WHAT YOU HAVE TO DO: Copy the part of the knee joint histology passage that opens with the words "In the OA group, the" and closes with "(Figures 5 and 6).", swapping "hypocellularity" for "reduced cellularity".

PASSAGE FOR REVIEW:

- - -

Representative H&E staining of the knee joint of different groups. In the C group, smooth articular surface (black arrow), normal parallel rows of chondrocytes (asterisk) and intact tidemark (black arrowhead) were detected. The subchondral bone showing bone marrow (®) filled with blood-forming elements surrounded by bone trabeculae (white arrow). Note, bony spicules fixing it to cartilage (white arrowhead). In the OA group, irregularity of articular surface (black arrow), hypocellularity (asterisk) with chondrocytes disorganization of articular cartilage and ill-defined tidemark line were detected. Subchondral bone showed cyst formation (curved arrow), fragmentation of the bony trabeculae (crossed arrows) and cracks (arrow with rounded end). Disappeared bony spicules and fibrous tissue formation in the bone marrow space (®) can also be detected. In OA/Dic, OA/LC, and OA/Dic+LC groups, articular cartilage surface was regular (black arrow). Chondrocyte number was increased (asterisk) with intact tidemark (black arrowhead). Few trabecular cracks (arrow with rounded end) were still detected in the subchondral bone. Subchondral cysts (curved arrow) were detected in OA/Dic and OA/LC groups. Scale bar=50 μm×200

In the OA group, the synovial membrane appeared moderately thickened with a disorganized intima; in the subintima, the adipose connective tissue was replaced by fibrous tissue. Irregularities and mild fibrillation of the articular surface were observed. There was hypocellularity, chondrocyte disorganization, and ill-defined tidemark. The subchondral bone showed a thinned trabecular wall, cyst formation in addition to fragmentations of the bony trabeculae. Cracks and absence of bony spicules were also observed. The bone marrow elements were replaced with abnormal fibrous tissue (Figures 5 and 6).

- - -

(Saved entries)
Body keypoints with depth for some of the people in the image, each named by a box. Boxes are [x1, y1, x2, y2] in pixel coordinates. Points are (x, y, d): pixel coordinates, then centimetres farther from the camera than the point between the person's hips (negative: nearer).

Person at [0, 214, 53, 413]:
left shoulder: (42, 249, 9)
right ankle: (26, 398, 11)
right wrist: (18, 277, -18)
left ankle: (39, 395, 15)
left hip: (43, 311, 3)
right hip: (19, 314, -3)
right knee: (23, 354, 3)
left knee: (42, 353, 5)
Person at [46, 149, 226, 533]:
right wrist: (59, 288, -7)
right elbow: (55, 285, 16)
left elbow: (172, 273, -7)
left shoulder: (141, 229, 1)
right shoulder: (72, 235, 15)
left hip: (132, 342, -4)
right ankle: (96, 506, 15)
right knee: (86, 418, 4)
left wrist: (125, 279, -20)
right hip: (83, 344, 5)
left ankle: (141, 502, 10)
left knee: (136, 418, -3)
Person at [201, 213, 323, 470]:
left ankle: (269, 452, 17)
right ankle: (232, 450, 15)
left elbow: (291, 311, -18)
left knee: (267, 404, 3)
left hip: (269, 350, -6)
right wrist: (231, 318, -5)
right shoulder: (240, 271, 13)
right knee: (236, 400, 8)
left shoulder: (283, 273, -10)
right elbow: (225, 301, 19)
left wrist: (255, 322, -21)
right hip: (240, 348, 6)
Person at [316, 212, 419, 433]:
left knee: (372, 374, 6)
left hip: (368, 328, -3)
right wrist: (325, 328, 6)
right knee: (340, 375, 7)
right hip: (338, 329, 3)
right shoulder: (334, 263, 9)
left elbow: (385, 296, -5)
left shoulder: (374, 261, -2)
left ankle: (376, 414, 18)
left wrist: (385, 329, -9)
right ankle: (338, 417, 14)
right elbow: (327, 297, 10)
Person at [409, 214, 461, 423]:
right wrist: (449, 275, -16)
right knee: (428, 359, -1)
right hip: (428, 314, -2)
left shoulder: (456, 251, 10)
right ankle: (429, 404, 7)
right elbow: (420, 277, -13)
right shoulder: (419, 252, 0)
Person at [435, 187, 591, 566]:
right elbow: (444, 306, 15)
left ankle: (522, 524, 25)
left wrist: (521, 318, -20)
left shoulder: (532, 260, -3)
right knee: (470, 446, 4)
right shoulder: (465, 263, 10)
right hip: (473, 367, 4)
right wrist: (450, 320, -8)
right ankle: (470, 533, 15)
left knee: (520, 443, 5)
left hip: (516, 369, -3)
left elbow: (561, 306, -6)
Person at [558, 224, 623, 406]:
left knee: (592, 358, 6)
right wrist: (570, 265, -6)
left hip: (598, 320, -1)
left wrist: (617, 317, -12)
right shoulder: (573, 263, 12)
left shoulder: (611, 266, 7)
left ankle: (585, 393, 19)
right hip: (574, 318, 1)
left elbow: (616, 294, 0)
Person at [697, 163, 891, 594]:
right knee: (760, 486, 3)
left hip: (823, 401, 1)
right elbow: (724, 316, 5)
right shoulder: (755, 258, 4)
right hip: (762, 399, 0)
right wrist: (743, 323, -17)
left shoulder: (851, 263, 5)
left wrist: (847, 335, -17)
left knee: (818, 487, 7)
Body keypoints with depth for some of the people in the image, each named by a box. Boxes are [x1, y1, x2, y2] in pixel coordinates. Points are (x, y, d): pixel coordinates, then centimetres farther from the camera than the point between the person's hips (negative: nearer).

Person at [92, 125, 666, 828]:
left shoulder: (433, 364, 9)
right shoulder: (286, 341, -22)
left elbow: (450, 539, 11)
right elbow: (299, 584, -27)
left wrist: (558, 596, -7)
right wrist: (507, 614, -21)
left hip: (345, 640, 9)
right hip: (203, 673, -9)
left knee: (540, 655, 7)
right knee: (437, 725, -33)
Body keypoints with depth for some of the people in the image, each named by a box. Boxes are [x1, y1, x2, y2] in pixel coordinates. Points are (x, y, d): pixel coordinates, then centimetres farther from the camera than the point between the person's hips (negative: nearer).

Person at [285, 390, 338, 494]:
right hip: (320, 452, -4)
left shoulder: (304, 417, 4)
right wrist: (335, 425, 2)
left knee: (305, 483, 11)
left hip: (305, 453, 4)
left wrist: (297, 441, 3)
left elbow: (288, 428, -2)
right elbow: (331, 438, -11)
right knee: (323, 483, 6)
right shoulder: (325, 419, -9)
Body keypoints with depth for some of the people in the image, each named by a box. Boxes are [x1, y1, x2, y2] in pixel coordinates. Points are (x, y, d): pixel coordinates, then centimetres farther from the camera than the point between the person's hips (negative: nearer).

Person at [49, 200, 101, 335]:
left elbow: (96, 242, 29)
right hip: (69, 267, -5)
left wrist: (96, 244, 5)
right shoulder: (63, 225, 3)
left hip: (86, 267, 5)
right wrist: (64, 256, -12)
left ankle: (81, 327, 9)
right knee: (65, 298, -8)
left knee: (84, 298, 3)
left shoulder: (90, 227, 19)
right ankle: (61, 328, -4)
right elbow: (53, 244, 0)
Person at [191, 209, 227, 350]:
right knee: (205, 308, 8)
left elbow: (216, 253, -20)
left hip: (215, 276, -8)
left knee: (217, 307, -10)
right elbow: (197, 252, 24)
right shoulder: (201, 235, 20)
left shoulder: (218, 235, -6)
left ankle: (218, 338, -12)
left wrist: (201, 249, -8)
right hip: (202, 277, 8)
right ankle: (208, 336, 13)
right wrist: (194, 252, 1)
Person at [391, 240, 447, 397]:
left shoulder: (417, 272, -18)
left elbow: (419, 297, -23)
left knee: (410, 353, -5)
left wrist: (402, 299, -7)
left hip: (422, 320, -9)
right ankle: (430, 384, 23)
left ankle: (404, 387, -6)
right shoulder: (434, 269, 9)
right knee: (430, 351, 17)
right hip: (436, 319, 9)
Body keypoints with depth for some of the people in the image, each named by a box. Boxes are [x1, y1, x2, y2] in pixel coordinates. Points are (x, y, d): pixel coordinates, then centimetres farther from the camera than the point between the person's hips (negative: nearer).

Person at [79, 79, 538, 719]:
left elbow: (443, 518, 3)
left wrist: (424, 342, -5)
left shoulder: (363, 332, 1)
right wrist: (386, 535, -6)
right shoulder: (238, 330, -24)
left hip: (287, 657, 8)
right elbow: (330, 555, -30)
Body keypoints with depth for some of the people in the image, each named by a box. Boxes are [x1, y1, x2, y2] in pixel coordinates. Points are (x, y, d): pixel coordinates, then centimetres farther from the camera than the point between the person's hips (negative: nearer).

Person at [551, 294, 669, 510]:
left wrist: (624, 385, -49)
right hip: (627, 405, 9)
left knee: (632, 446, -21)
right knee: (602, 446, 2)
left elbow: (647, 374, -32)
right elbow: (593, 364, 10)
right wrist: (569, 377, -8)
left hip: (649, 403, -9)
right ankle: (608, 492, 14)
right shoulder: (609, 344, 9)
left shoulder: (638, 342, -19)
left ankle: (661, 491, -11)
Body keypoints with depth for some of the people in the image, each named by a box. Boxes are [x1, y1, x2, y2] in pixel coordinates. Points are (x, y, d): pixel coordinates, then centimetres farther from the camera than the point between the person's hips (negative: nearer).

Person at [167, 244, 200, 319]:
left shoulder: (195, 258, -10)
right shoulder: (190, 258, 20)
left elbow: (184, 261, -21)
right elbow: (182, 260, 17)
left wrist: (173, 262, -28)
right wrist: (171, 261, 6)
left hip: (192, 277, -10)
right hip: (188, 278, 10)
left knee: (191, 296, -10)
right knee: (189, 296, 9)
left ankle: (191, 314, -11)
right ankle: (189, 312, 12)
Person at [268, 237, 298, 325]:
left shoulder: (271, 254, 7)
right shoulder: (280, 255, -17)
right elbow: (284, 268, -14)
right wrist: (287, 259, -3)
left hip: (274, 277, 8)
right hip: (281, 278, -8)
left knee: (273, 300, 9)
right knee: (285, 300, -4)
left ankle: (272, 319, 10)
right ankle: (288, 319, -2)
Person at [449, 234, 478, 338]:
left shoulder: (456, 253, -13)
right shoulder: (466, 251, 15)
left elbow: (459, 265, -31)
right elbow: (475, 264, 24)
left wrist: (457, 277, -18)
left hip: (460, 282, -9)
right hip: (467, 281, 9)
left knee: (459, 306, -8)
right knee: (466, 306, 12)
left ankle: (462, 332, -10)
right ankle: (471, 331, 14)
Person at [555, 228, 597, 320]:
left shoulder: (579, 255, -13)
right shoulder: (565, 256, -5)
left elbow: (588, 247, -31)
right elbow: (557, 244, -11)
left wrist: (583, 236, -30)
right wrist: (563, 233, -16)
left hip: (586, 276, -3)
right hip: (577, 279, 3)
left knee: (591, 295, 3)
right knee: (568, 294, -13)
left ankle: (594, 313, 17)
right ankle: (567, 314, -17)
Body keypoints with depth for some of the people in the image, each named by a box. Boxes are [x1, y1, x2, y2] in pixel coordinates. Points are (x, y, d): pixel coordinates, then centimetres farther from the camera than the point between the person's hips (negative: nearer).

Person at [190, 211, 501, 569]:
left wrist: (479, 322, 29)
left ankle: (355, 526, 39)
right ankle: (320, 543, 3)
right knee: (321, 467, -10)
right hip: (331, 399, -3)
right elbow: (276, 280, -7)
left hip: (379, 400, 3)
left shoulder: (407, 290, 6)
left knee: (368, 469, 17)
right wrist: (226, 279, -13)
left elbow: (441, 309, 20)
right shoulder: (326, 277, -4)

- - -

ANSWER TO THIS EXERCISE:
In the OA group, the synovial membrane appeared moderately thickened with a disorganized intima; in the subintima, the adipose connective tissue was replaced by fibrous tissue. Irregularities and mild fibrillation of the articular surface were observed. There was reduced cellularity, chondrocyte disorganization, and ill-defined tidemark. The subchondral bone showed a thinned trabecular wall, cyst formation in addition to fragmentations of the bony trabeculae. Cracks and absence of bony spicules were also observed. The bone marrow elements were replaced with abnormal fibrous tissue (Figures 5 and 6).